Copy the following lines word for word, leaving out the pictures.

───── Data entries ─────

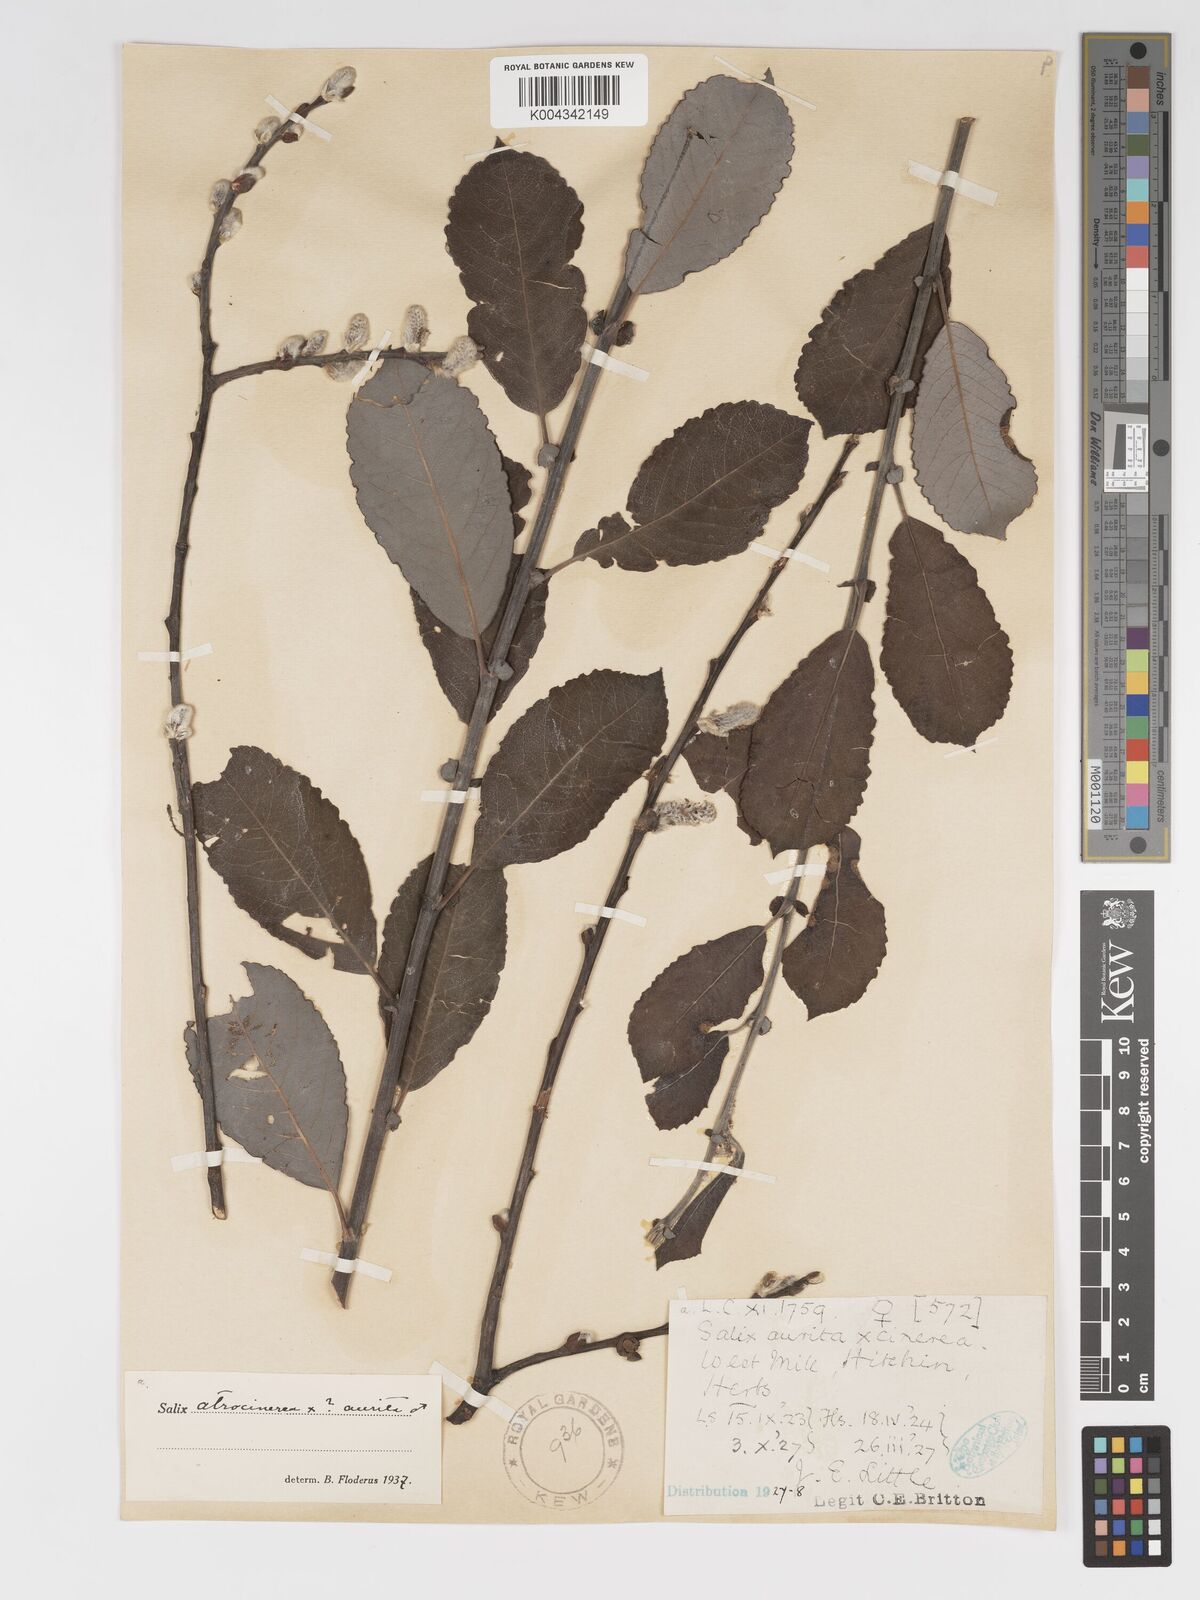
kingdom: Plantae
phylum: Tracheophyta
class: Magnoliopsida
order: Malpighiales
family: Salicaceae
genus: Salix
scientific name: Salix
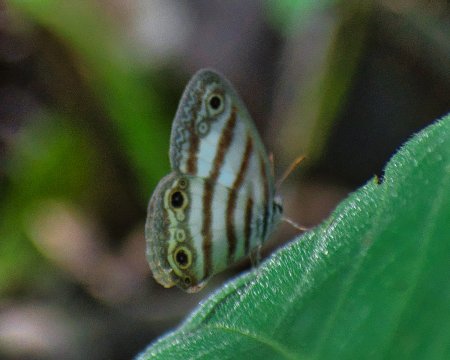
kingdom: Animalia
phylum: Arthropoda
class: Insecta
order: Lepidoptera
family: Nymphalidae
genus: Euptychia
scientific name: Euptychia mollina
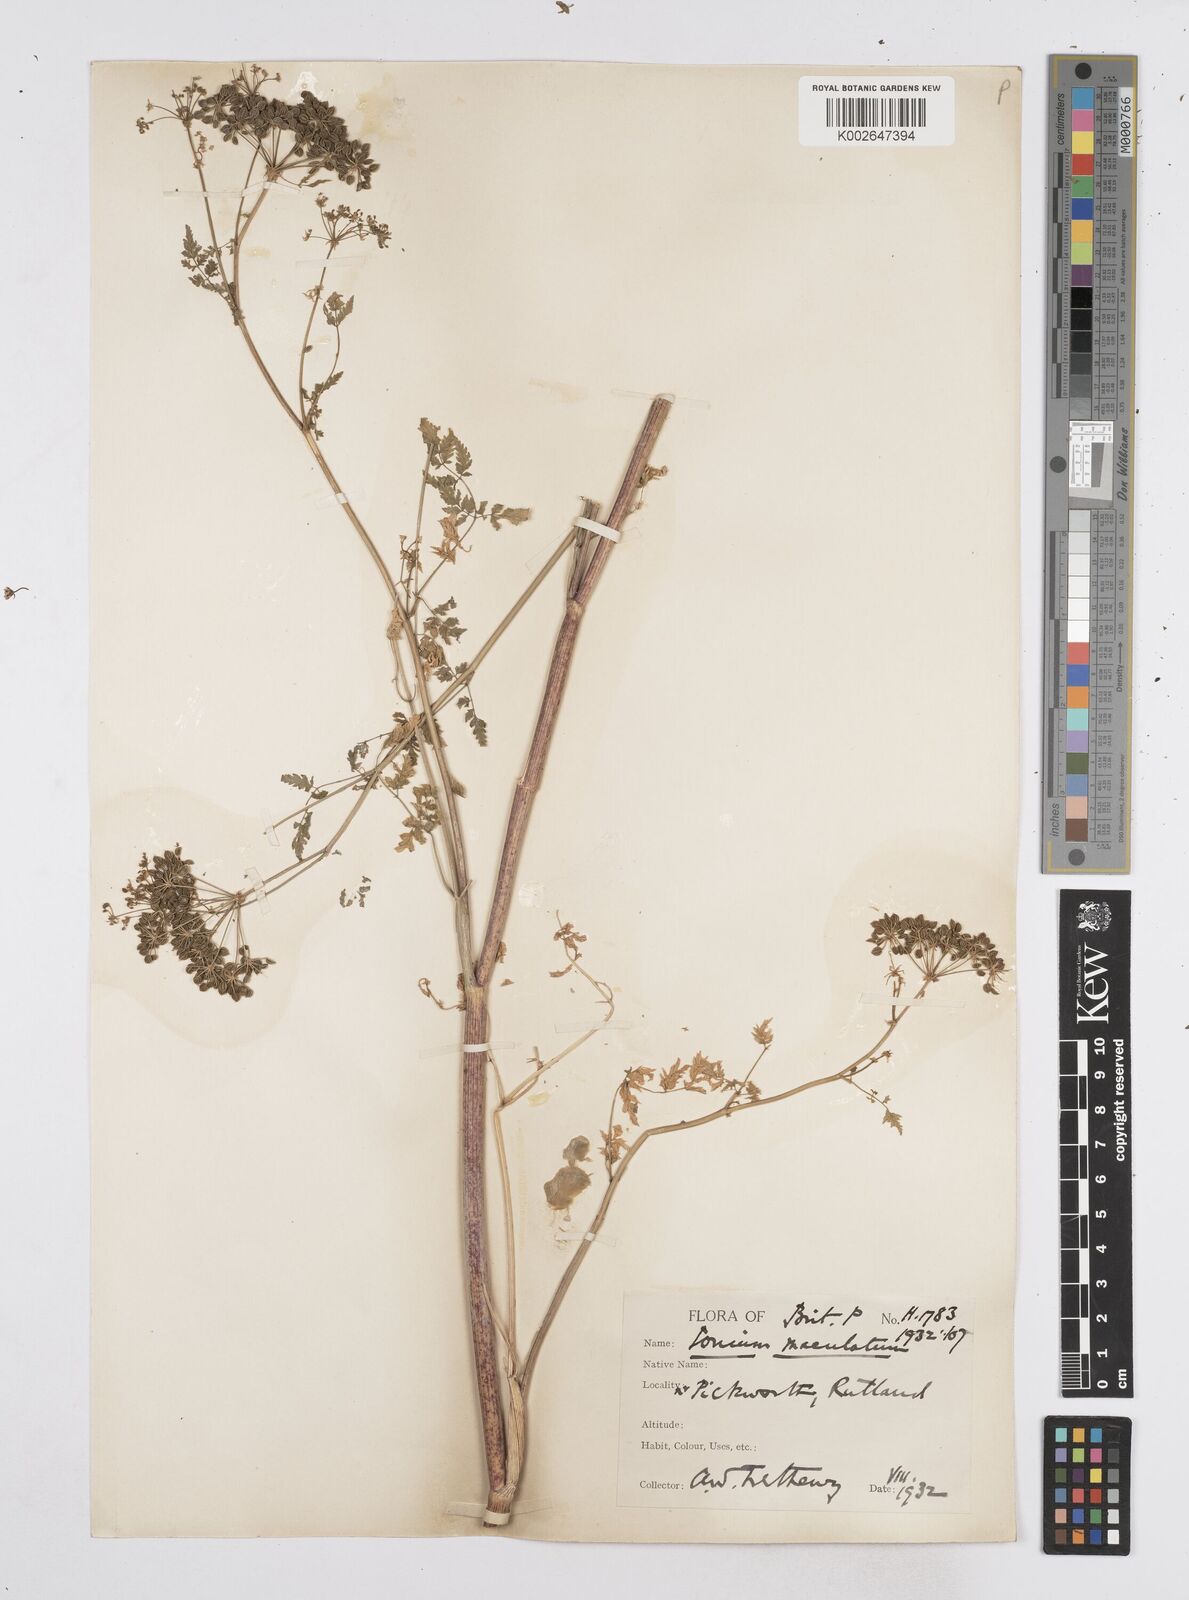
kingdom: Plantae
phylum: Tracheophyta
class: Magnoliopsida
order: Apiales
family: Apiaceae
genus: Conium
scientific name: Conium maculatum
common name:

─────

_Solution for this problem_:
kingdom: Plantae
phylum: Tracheophyta
class: Magnoliopsida
order: Malpighiales
family: Salicaceae
genus: Salix
scientific name: Salix
kingdom: Animalia
phylum: Arthropoda
class: Insecta
order: Lepidoptera
family: Nymphalidae
genus: Euptychia
scientific name: Euptychia mollina
kingdom: Plantae
phylum: Tracheophyta
class: Magnoliopsida
order: Apiales
family: Apiaceae
genus: Conium
scientific name: Conium maculatum
common name:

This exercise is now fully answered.